Support Vector Machine (SVM) diperkenalkan oleh Vapnik pada tahun 1992 sebagai suatu teknik klasifikasi yang efisien untuk masalah nonlinier. SVM berbeda dengan teknik klasifikasi di era 1980-an, seperti decission tree dan ANN, yang secara konsep kurang begitu jelas dan seringkali terjebak pada optimum lokal. SVM memiliki konsep yang jauh lebih matang, lebih jelas secara matematis, dibanding teknik-teknik klasifikasi sebelum era 1990-an. (Suyanto,2018)
Membaca data
bank <- read.csv("UniversalBank.csv")
Struktur Bank
str(bank)
## 'data.frame': 5000 obs. of 14 variables:
## $ ID : int 1 2 3 4 5 6 7 8 9 10 ...
## $ Age : int 25 45 39 35 35 37 53 50 35 34 ...
## $ Experience : int 1 19 15 9 8 13 27 24 10 9 ...
## $ Income : int 49 34 11 100 45 29 72 22 81 180 ...
## $ ZIP.Code : int 91107 90089 94720 94112 91330 92121 91711 93943 90089 93023 ...
## $ Family : int 4 3 1 1 4 4 2 1 3 1 ...
## $ CCAvg : num 1.6 1.5 1 2.7 1 0.4 1.5 0.3 0.6 8.9 ...
## $ Education : int 1 1 1 2 2 2 2 3 2 3 ...
## $ Mortgage : int 0 0 0 0 0 155 0 0 104 0 ...
## $ Personal.Loan : int 0 0 0 0 0 0 0 0 0 1 ...
## $ Securities.Account: int 1 1 0 0 0 0 0 0 0 0 ...
## $ CD.Account : int 0 0 0 0 0 0 0 0 0 0 ...
## $ Online : int 0 0 0 0 0 1 1 0 1 0 ...

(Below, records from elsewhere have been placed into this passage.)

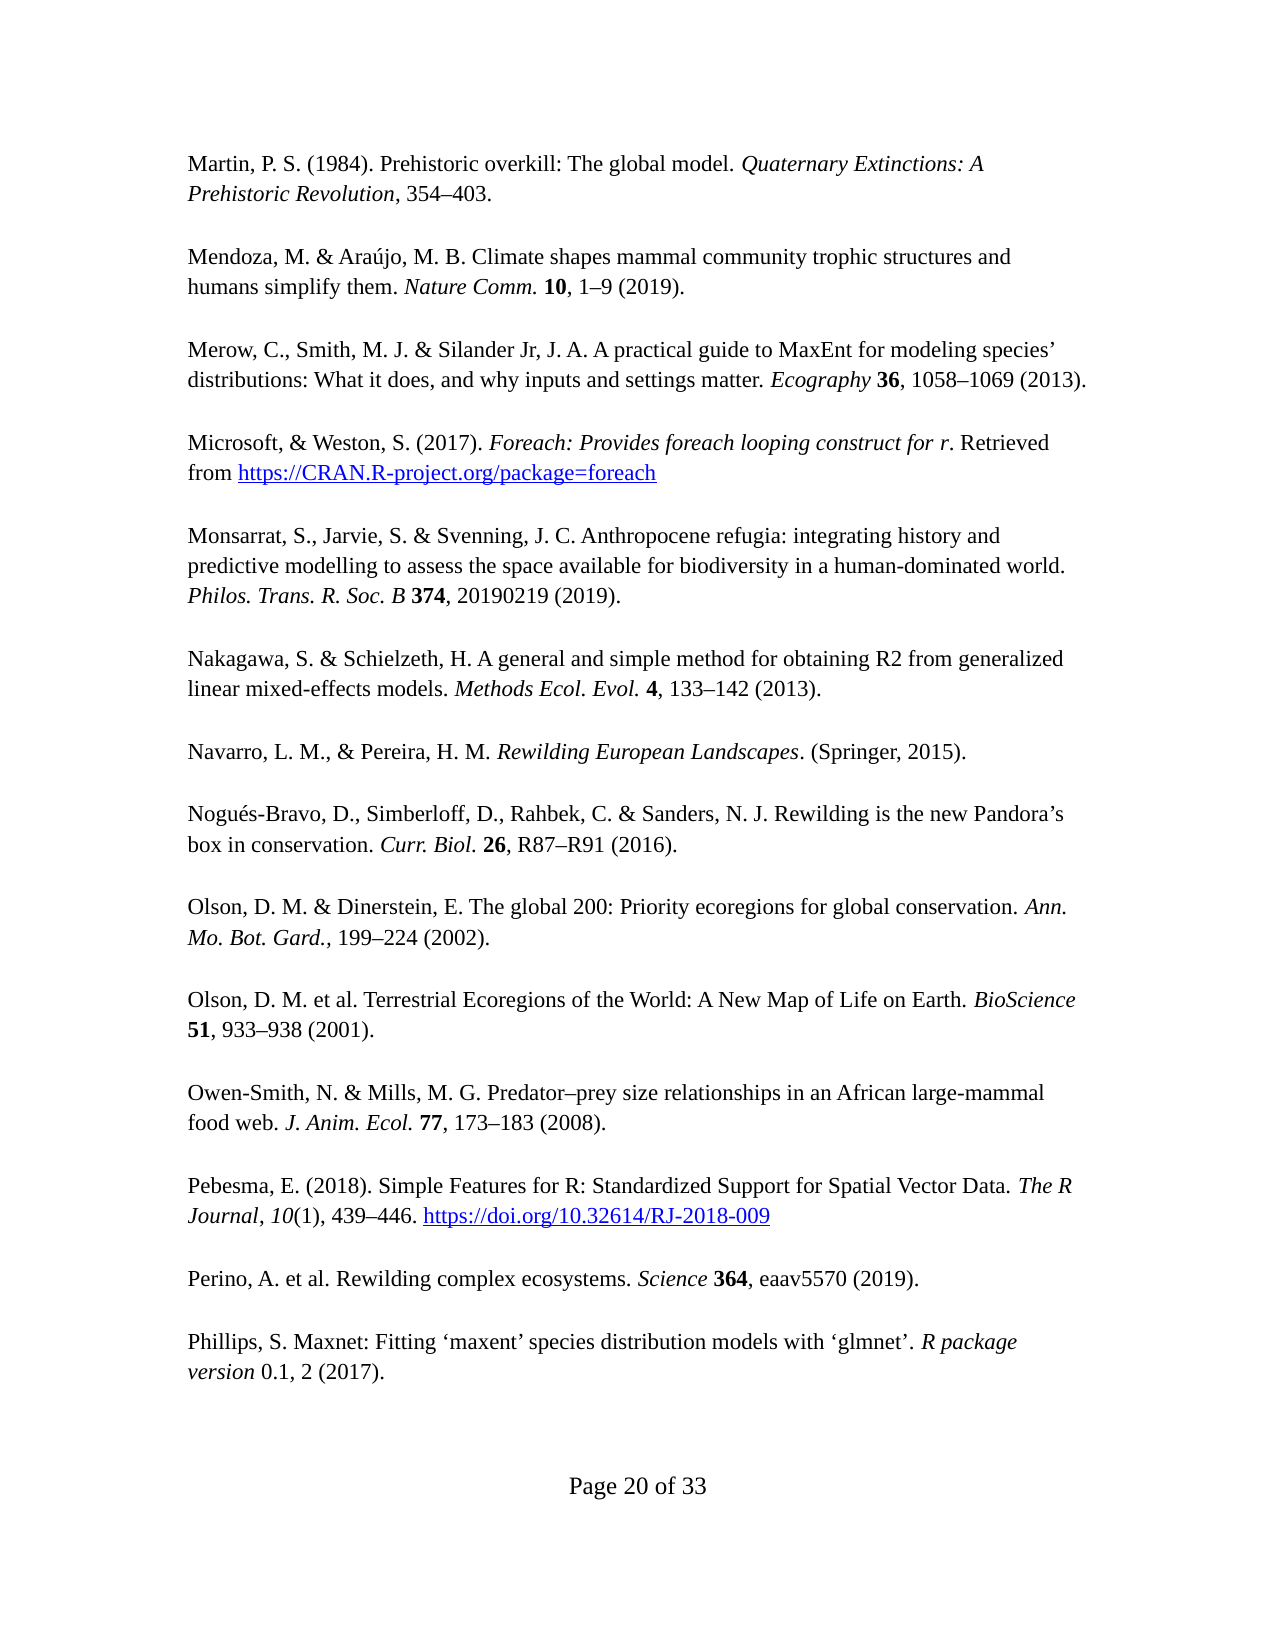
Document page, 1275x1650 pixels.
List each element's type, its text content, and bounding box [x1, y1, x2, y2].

text Nakagawa, S. & Schielzeth, H. A general and simple method for obtaining R2 from generalized linear mixed‐effects models. Methods Ecol. Evol. 4, 133–142 (2013). [187, 645, 1087, 701]
text Owen-Smith, N. & Mills, M. G. Predator–prey size relationships in an African large-mammal food web. J. Anim. Ecol. 77, 173–183 (2008). [187, 1079, 1087, 1136]
text Perino, A. et al. Rewilding complex ecosystems. Science 364, eaav5570 (2019). [187, 1265, 1087, 1291]
text Microsoft, & Weston, S. (2017). Foreach: Provides foreach looping construct for r. Retrieved from https://CRAN.R-project.org/package=foreach [187, 429, 1087, 485]
text Nogués-Bravo, D., Simberloff, D., Rahbek, C. & Sanders, N. J. Rewilding is the new Pandora’s box in conservation. Curr. Biol. 26, R87–R91 (2016). [187, 800, 1087, 857]
text Navarro, L. M., & Pereira, H. M. Rewilding European Landscapes. (Springer, 2015). [187, 738, 1087, 764]
text Phillips, S. Maxnet: Fitting ‘maxent’ species distribution models with ‘glmnet’. R package version 0.1, 2 (2017). [187, 1328, 1087, 1384]
text Pebesma, E. (2018). Simple Features for R: Standardized Support for Spatial Vector Data. The R Journal, 10(1), 439–446. https://doi.org/10.32614/RJ-2018-009 [187, 1172, 1087, 1229]
text Martin, P. S. (1984). Prehistoric overkill: The global model. Quaternary Extinctions: A Prehistoric Revolution, 354–403. [187, 150, 1087, 207]
text Mendoza, M. & Araújo, M. B. Climate shapes mammal community trophic structures and humans simplify them. Nature Comm. 10, 1–9 (2019). [187, 243, 1087, 299]
text Olson, D. M. & Dinerstein, E. The global 200: Priority ecoregions for global conservation. Ann. Mo. Bot. Gard., 199–224 (2002). [187, 893, 1087, 950]
text Monsarrat, S., Jarvie, S. & Svenning, J. C. Anthropocene refugia: integrating history and predictive modelling to assess the space available for biodiversity in a human-dominated world. Philos. Trans. R. Soc. B 374, 20190219 (2019). [187, 522, 1087, 608]
text Olson, D. M. et al. Terrestrial Ecoregions of the World: A New Map of Life on Earth. BioScience 51, 933–938 (2001). [187, 986, 1087, 1043]
text Merow, C., Smith, M. J. & Silander Jr, J. A. A practical guide to MaxEnt for modeling species’ distributions: What it does, and why inputs and settings matter. Ecography 36, 1058–1069 (2013). [187, 336, 1087, 392]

## $ CreditCard : int 0 0 0 0 1 0 0 1 0 0 ...
Deskripsi statistik data
library(psych)
describe(bank)
## vars n mean sd median trimmed mad
## ID 1 5000 2500.50 1443.52 2500.5 2500.50 1853.25
## Age 2 5000 45.34 11.46 45.0 45.38 14.83
## Experience 3 5000 20.10 11.47 20.0 20.13 14.83
## Income 4 5000 73.77 46.03 64.0 68.83 43.00
## ZIP.Code 5 5000 93152.50 2121.85 93437.0 93236.13 1968.89
## Family 6 5000 2.40 1.15 2.0 2.37 1.48
## CCAvg 7 5000 1.94 1.75 1.5 1.65 1.33
## Education 8 5000 1.88 0.84 2.0 1.85 1.48
## Mortgage 9 5000 56.50 101.71 0.0 32.98 0.00
## Personal.Loan 10 5000 0.10 0.29 0.0 0.00 0.00
## Securities.Account 11 5000 0.10 0.31 0.0 0.01 0.00
## CD.Account 12 5000 0.06 0.24 0.0 0.00 0.00
## Online 13 5000 0.60 0.49 1.0 0.62 0.00
## CreditCard 14 5000 0.29 0.46 0.0 0.24 0.00
## min max range skew kurtosis se
## ID 1 5000 4999 0.00 -1.20 20.41
## Age 23 67 44 -0.03 -1.15 0.16
## Experience -3 43 46 -0.03 -1.12 0.16
## Income 8 224 216 0.84 -0.05 0.65
## ZIP.Code 9307 96651 87344 -12.49 485.52 30.01
## Family 1 4 3 0.16 -1.40 0.02
## CCAvg 0 10 10 1.60 2.64 0.02
## Education 1 3 2 0.23 -1.55 0.01
## Mortgage 0 635 635 2.10 4.75 1.44
## Personal.Loan 0 1 1 2.74 5.52 0.00
## Securities.Account 0 1 1 2.59 4.69 0.00
## CD.Account 0 1 1 3.69 11.61 0.00
## Online 0 1 1 -0.39 -1.84 0.01
## CreditCard 0 1 1 0.90 -1.18 0.01
Analisis data tak bernilai
library(Amelia)
## Loading required package: Rcpp
## Warning: package 'Rcpp' was built under R version 3.5.3
## ##
## ## Amelia II: Multiple Imputation
## ## (Version 1.7.5, built: 2018-05-07)
## ## Copyright (C) 2005-2020 James Honaker, Gary King and Matthew Blackwell
## ## Refer to http://gking.harvard.edu/amelia/ for more information
## ##
missmap(bank, main="Missings Map", col=c("yellow", "black"), legend=FALSE)
#Data tidak mengandung NA
Merapikan data untuk persiapan pembuatan data training dan testing
bank=bank[,-c(1,5)]
bank$CreditCard <- as.factor(bank$CreditCard)
Under=ifelse(bank$Education==1,1,0)
Grad=ifelse(bank$Education== 2,1,0)
bank=cbind(bank,Under,Grad)
bank_2=bank[,-6]
bank_2[-11] <- scale(bank_2[-11])
Membuat data traing dan testing
library(caTools)
set.seed(1111)
spl_1 = sample.split(bank_2$CreditCard, SplitRatio=0.7)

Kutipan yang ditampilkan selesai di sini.